How It Should Fit: The Waistcoat (or “Vest”)
December 16th, 2014
Continuing with our “How It Should Fit” series for Menswear 101, today we take a look at the waistcoat (otherwise known as the “vest”).
Here are the basics on how it should be cut, feel free to review with your tailor.
The waistcoat is the slimmest garment in menswear. It’s cut with very little tailoring allowance and is meant to sit very close to the body. A well-tailored waistcoat “skims” the torso without feeling tight or showing any fabric pulling. There is typically an adjustable “cinch” at the back of the stomach to loosen after a big meal, or a few beers, or just when sitting for some of us.
The most important element of a proper fitting waistcoat is the length. It should fully cover the entire waistband of the trouser and never let any shirt fabric show in between. This means the trousers also need to be sitting on the natural waist. Gentlemen often leave the last button of a waistcoat unfastened to allow more room at the hips for movement and sitting.
The Button Stance
This is partly a matter of personal preference, as some men prefer to show more waistcoat under a jacket. Old school vests used to ride quite high toward the neck. In my opinion, with a modern suit roughly 2-3 inches of waistcoat should be visible above the button stance of a closed jacket.
Number of Buttons
In design school our professor once taught us that a waistcoat should not have an even number of buttons, as this can visually “cut the torso in half”. This always stuck with me. However, on taller gents I find that the standard 5-button front is not enough to cover the vertical space (too much fabric between the buttons looks cheap, in my opinion). Therefore, for guys above six feet tall I typically recommend seven buttons for balance, as seen here.

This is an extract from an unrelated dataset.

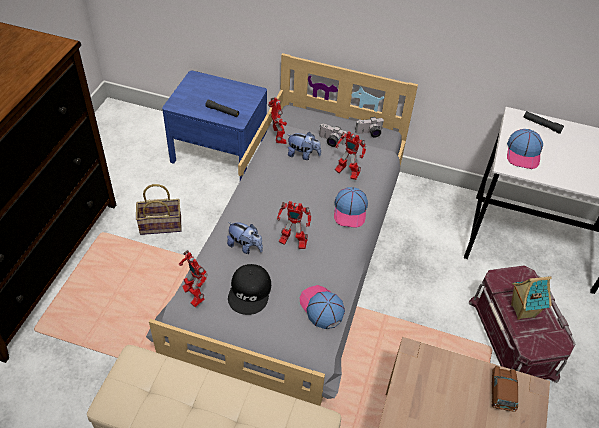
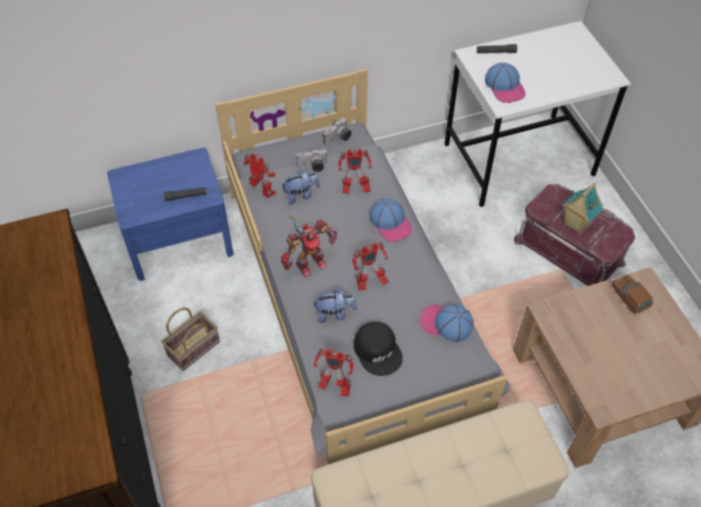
camera: 35 degrees left, 5 degrees up
none -> toy robot [281,215,337,277]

As with the suit jacket and overcoat, the collar (or neckhole) is the foundation of the garment. It determines how the fabric will drape over the body. The neckhole of a waistcoat should hug nicely around the back of the shirt collar, without riding up or gaping. I find that the neckhole on most off-the-rack waistcoats is often too large relative to their chest/body size. This creates a gap around the shirt collar and allows the vest to shift around rather than remaining in place. The good news is, this is an easy fix for your tailor.